# Exercise description
Copy the lines below that contain "zwiedzających".
(Record extracts begins)
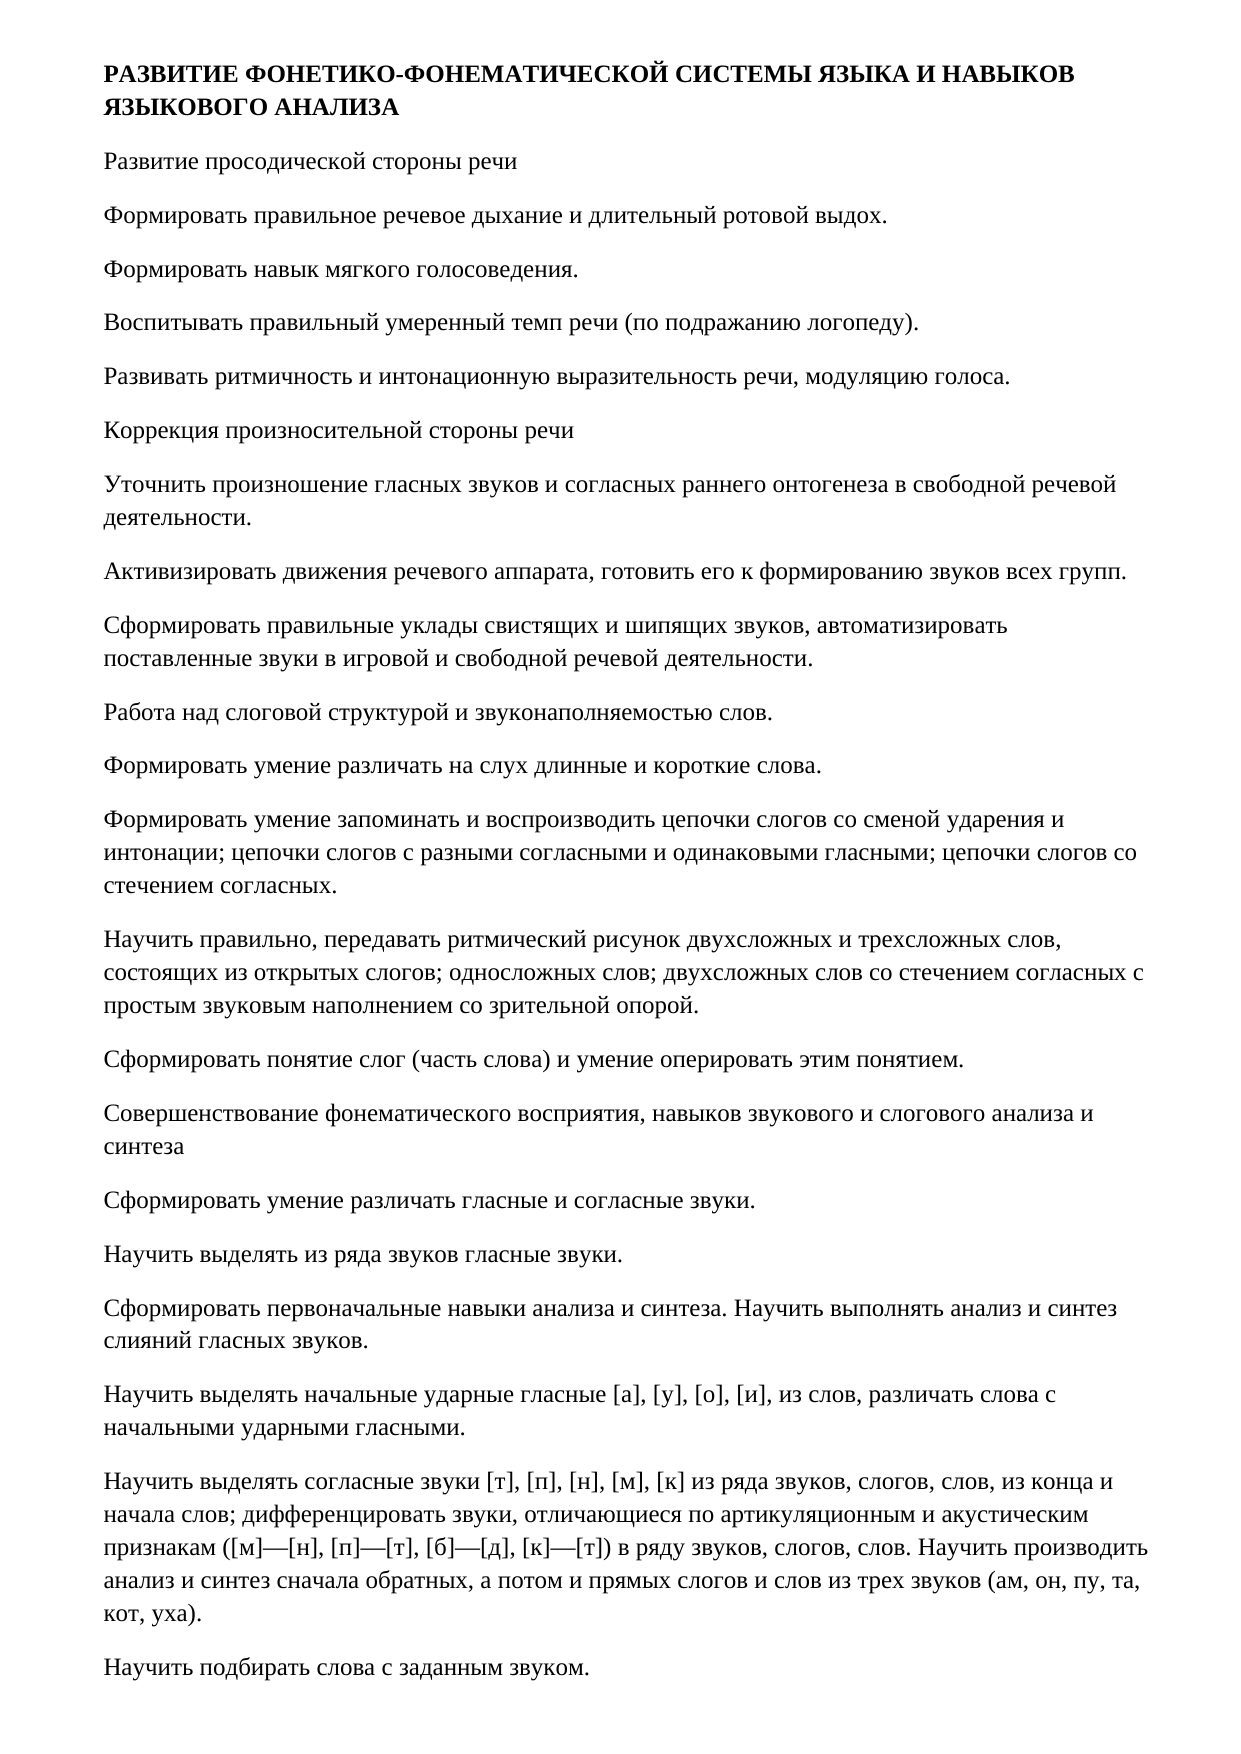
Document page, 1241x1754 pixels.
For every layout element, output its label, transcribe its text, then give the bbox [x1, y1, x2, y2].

text Сформировать правильные уклады свистящих и шипящих звуков, автоматизировать поставленные звуки в игровой и свободной речевой деятельности. [103, 610, 1152, 672]
text Научить выделять из ряда звуков гласные звуки. [103, 1239, 1152, 1267]
text Формировать правильное речевое дыхание и длительный ротовой выдох. [103, 200, 1152, 228]
text Совершенствование фонематического восприятия, навыков звукового и слогового анализа и синтеза [103, 1098, 1152, 1160]
text Коррекция произносительной стороны речи [103, 415, 1152, 444]
text Активизировать движения речевого аппарата, готовить его к формированию звуков всех групп. [103, 556, 1152, 585]
text Сформировать умение различать гласные и согласные звуки. [103, 1185, 1152, 1214]
text РАЗВИТИЕ ФОНЕТИКО-ФОНЕМАТИЧЕСКОЙ СИСТЕМЫ ЯЗЫКА И НАВЫКОВ ЯЗЫКОВОГО АНАЛИЗА [103, 59, 1152, 121]
text Научить подбирать слова с заданным звуком. [103, 1652, 1152, 1681]
text Научить выделять начальные ударные гласные [а], [у], [о], [и], из слов, различать слова с начальными ударными гласными. [103, 1379, 1152, 1441]
text Формировать умение различать на слух длинные и короткие слова. [103, 751, 1152, 779]
text Сформировать понятие слог (часть слова) и умение оперировать этим понятием. [103, 1044, 1152, 1073]
text Научить выделять согласные звуки [т], [п], [н], [м], [к] из ряда звуков, cлогов, слов, из конца и начала слов; дифференцировать звуки, отличающиеся по артикуляционным и акустическим признакам ([м]—[н], [п]—[т], [б]—[д], [к]—[т]) в ряду звуков, слогов, слов. Научить производить анализ и синтез сначала обратных, а потом и прямых слогов и слов из трех звуков (ам, он, пу, та, кот, уха). [103, 1466, 1152, 1627]
text Уточнить произношение гласных звуков и согласных раннего онтогенеза в свободной речевой деятельности. [103, 469, 1152, 531]
text Научить правильно, передавать ритмический рисунок двухсложных и трехсложных слов, состоящих из открытых слогов; односложных слов; двухсложных слов со стечением согласных с простым звуковым наполнением со зрительной опорой. [103, 924, 1152, 1019]
text Воспитывать правильный умеренный темп речи (по подражанию логопеду). [103, 307, 1152, 336]
text Сформировать первоначальные навыки анализа и синтеза. Научить выполнять анализ и синтез слияний гласных звуков. [103, 1293, 1152, 1354]
text Формировать умение запоминать и воспроизводить цепочки слогов со сменой ударения и интонации; цепочки слогов с разными согласными и одинаковыми гласными; цепочки слогов со стечением согласных. [103, 804, 1152, 899]
text Развитие просодической стороны речи [103, 146, 1152, 175]
text Развивать ритмичность и интонационную выразительность речи, модуляцию голоса. [103, 361, 1152, 390]
text Работа над слоговой структурой и звуконаполняемостью слов. [103, 697, 1152, 725]
text Формировать навык мягкого голосоведения. [103, 254, 1152, 282]
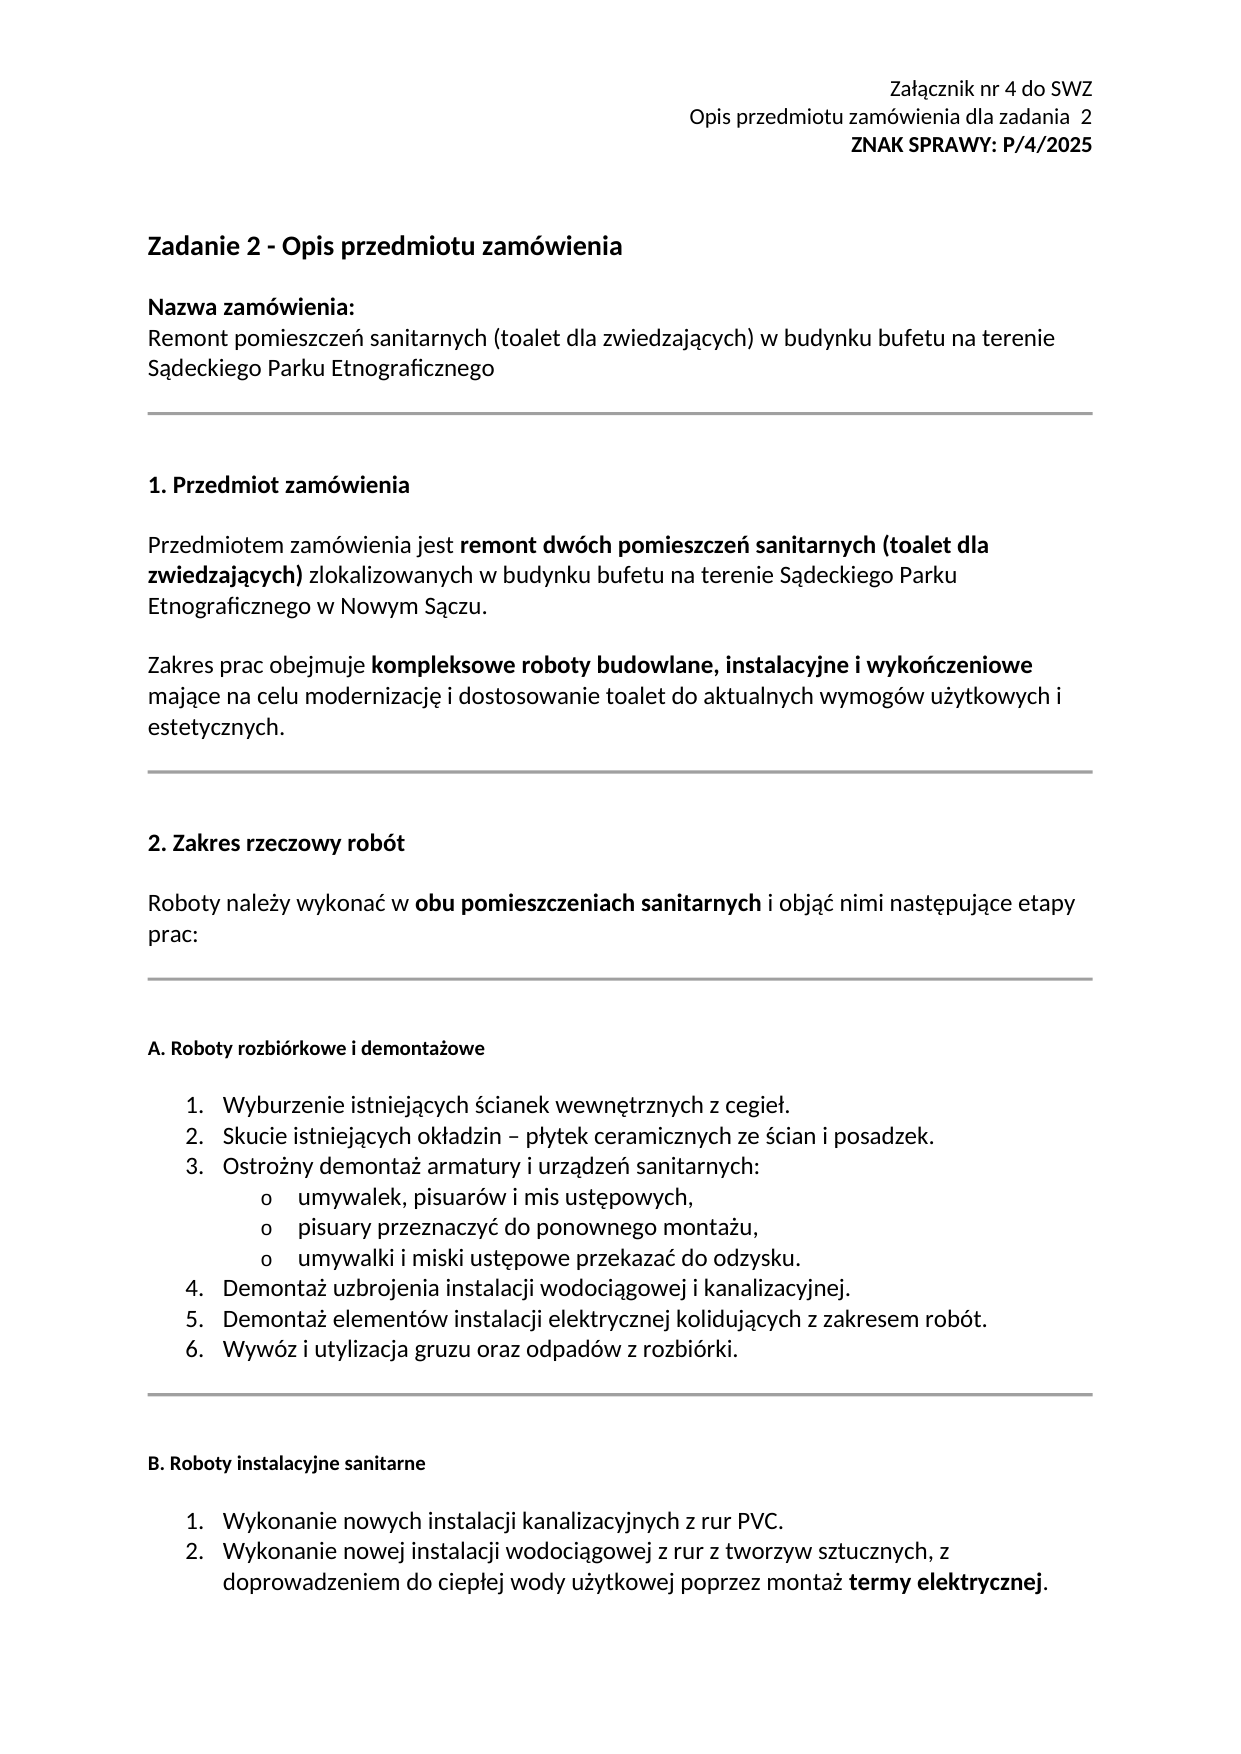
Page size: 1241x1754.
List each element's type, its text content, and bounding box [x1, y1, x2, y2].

list Skucie istniejących okładzin – płytek ceramicznych ze ścian i posadzek. [185, 1120, 1093, 1150]
text Zadanie 2 - Opis przedmiotu zamówienia [148, 228, 1093, 262]
list Ostrożny demontaż armatury i urządzeń sanitarnych: [185, 1150, 1093, 1181]
text B. Roboty instalacyjne sanitarne [148, 1450, 1093, 1476]
list Demontaż uzbrojenia instalacji wodociągowej i kanalizacyjnej. [185, 1272, 1093, 1303]
list Wykonanie nowych instalacji kanalizacyjnych z rur PVC. [185, 1505, 1093, 1535]
list Wykonanie nowej instalacji wodociągowej z rur z tworzyw sztucznych, z doprowadzeniem do ciepłej wody użytkowej poprzez montaż termy elektrycznej. [185, 1535, 1093, 1596]
list Wywóz i utylizacja gruzu oraz odpadów z rozbiórki. [185, 1333, 1093, 1364]
text Roboty należy wykonać w obu pomieszczeniach sanitarnych i objąć nimi następujące etapy prac: [148, 887, 1093, 948]
list Wyburzenie istniejących ścianek wewnętrznych z cegieł. [185, 1089, 1093, 1120]
text 2. Zakres rzeczowy robót [148, 828, 1093, 858]
list umywalek, pisuarów i mis ustępowych, [260, 1181, 1093, 1211]
list umywalki i miski ustępowe przekazać do odzysku. [260, 1242, 1093, 1272]
text 1. Przedmiot zamówienia [148, 469, 1093, 500]
list Demontaż elementów instalacji elektrycznej kolidujących z zakresem robót. [185, 1303, 1093, 1333]
list pisuary przeznaczyć do ponownego montażu, [260, 1211, 1093, 1242]
text A. Roboty rozbiórkowe i demontażowe [148, 1035, 1093, 1060]
text Nazwa zamówienia: Remont pomieszczeń sanitarnych (toalet dla zwiedzających) w budynku bufetu na terenie Sądeckiego Parku Etnograficznego [148, 291, 1093, 383]
text Zakres prac obejmuje kompleksowe roboty budowlane, instalacyjne i wykończeniowe mające na celu modernizację i dostosowanie toalet do aktualnych wymogów użytkowych i estetycznych. [148, 650, 1093, 741]
text Przedmiotem zamówienia jest remont dwóch pomieszczeń sanitarnych (toalet dla zwiedzających) zlokalizowanych w budynku bufetu na terenie Sądeckiego Parku Etnograficznego w Nowym Sączu. [148, 529, 1093, 621]
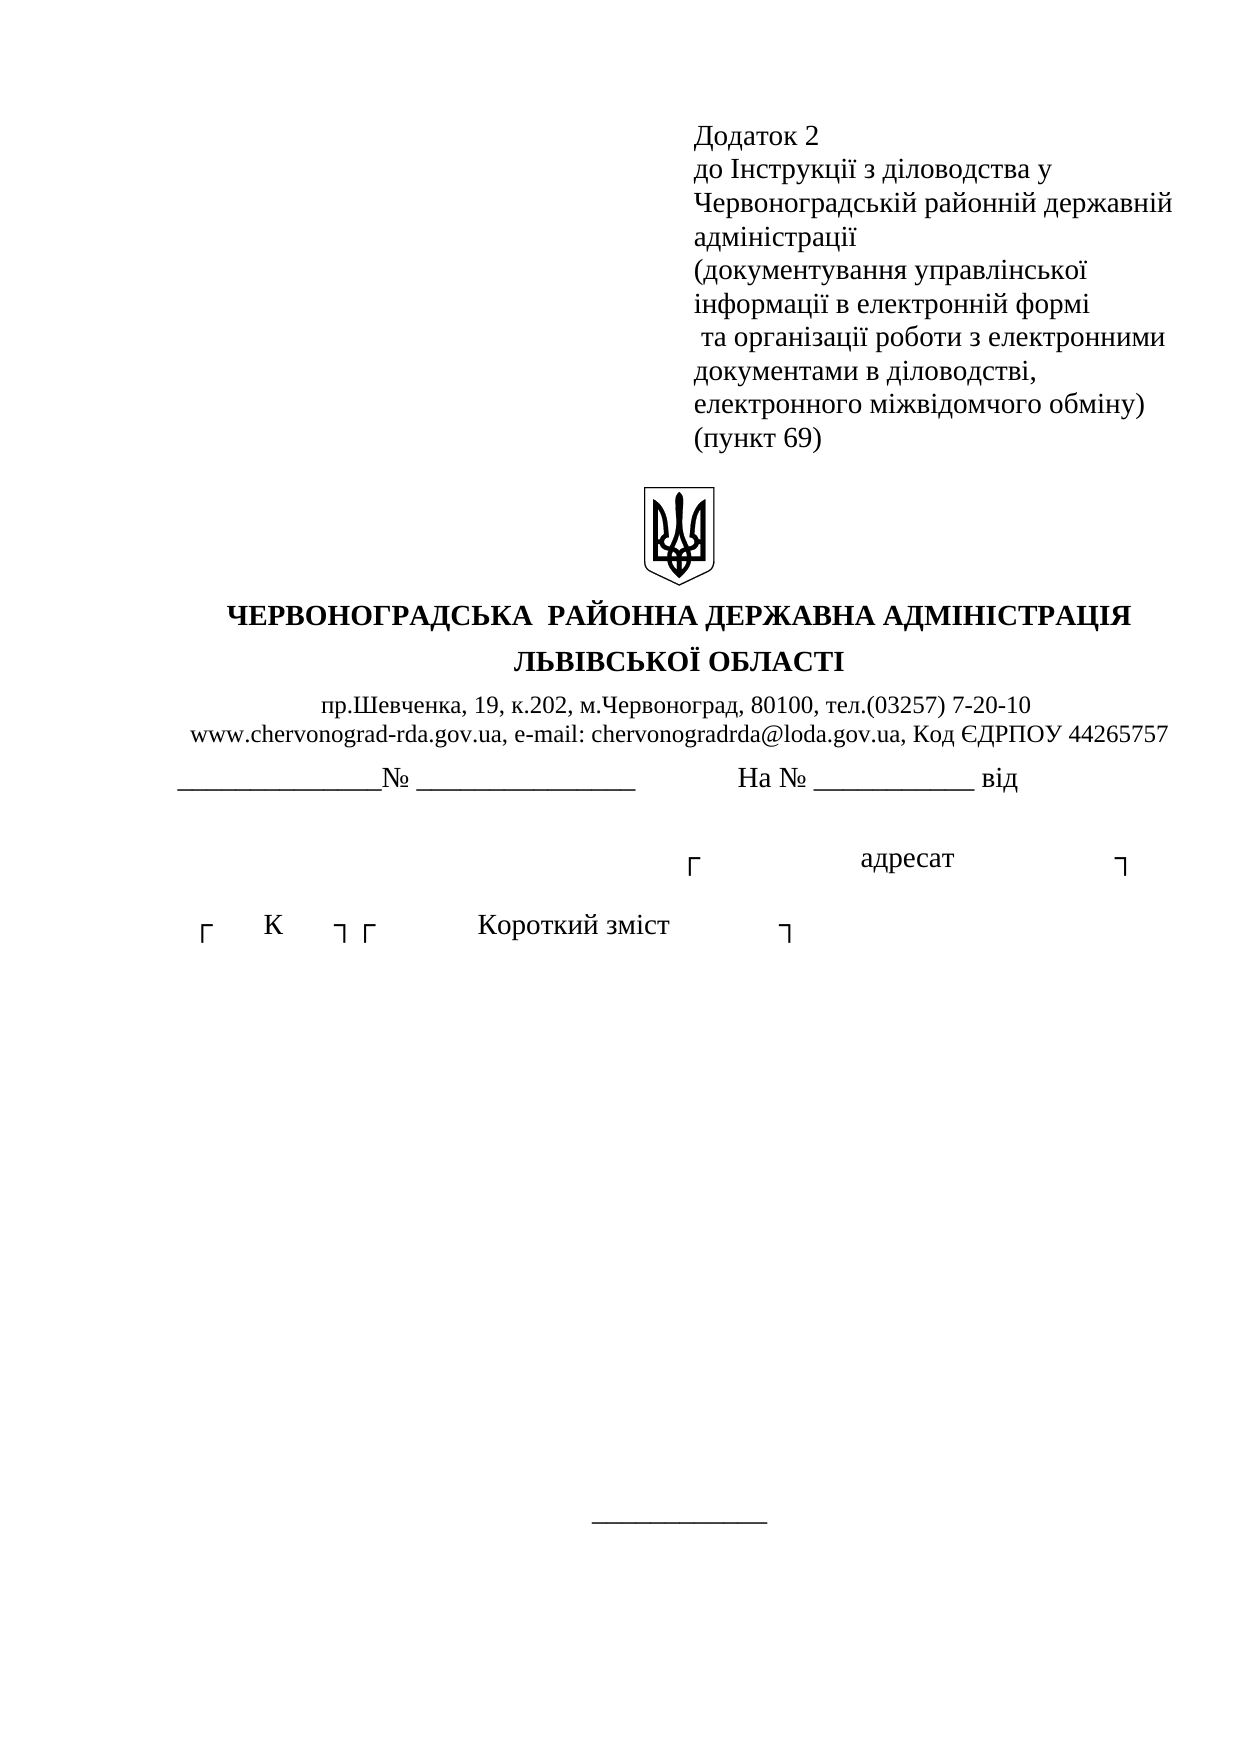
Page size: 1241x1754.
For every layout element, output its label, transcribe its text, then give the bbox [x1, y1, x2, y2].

text електронного міжвідомчого обміну) [693, 386, 1181, 420]
text (пункт 69) [693, 420, 1181, 453]
text ЧЕРВОНОГРАДСЬКА РАЙОНна державна адміністрація [177, 598, 1181, 632]
text ┌ адресат ┐ [679, 840, 1181, 873]
text ______________№ _______________ На № ___________ від [177, 760, 1181, 794]
text Додаток 2 до Інструкції з діловодства у Червоноградській районній державній адміністрації (документування управлінської інформації в електронній формі [693, 118, 1181, 319]
text ____________ [177, 1493, 1181, 1526]
text та організації роботи з електронними документами в діловодстві, [693, 319, 1181, 386]
text пр.Шевченка, 19, к.202, м.Червоноград, 80100, тел.(03257) 7-20-10 www.chervonograd-rda.gov.ua, e-mail: chervonogradrda@loda.gov.ua, Код ЄДРПОУ 44265757 [177, 690, 1181, 748]
text Львівської області [177, 644, 1181, 678]
text ┌ К ┐┌ Короткий зміст ┐ [177, 907, 1181, 940]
(Record extracts ends)
# Task response
text Nazwa zamówienia: Remont pomieszczeń sanitarnych (toalet dla zwiedzających) w budynku bufetu na terenie Sądeckiego Parku Etnograficznego [148, 291, 1093, 383]
text Przedmiotem zamówienia jest remont dwóch pomieszczeń sanitarnych (toalet dla zwiedzających) zlokalizowanych w budynku bufetu na terenie Sądeckiego Parku Etnograficznego w Nowym Sączu. [148, 529, 1093, 621]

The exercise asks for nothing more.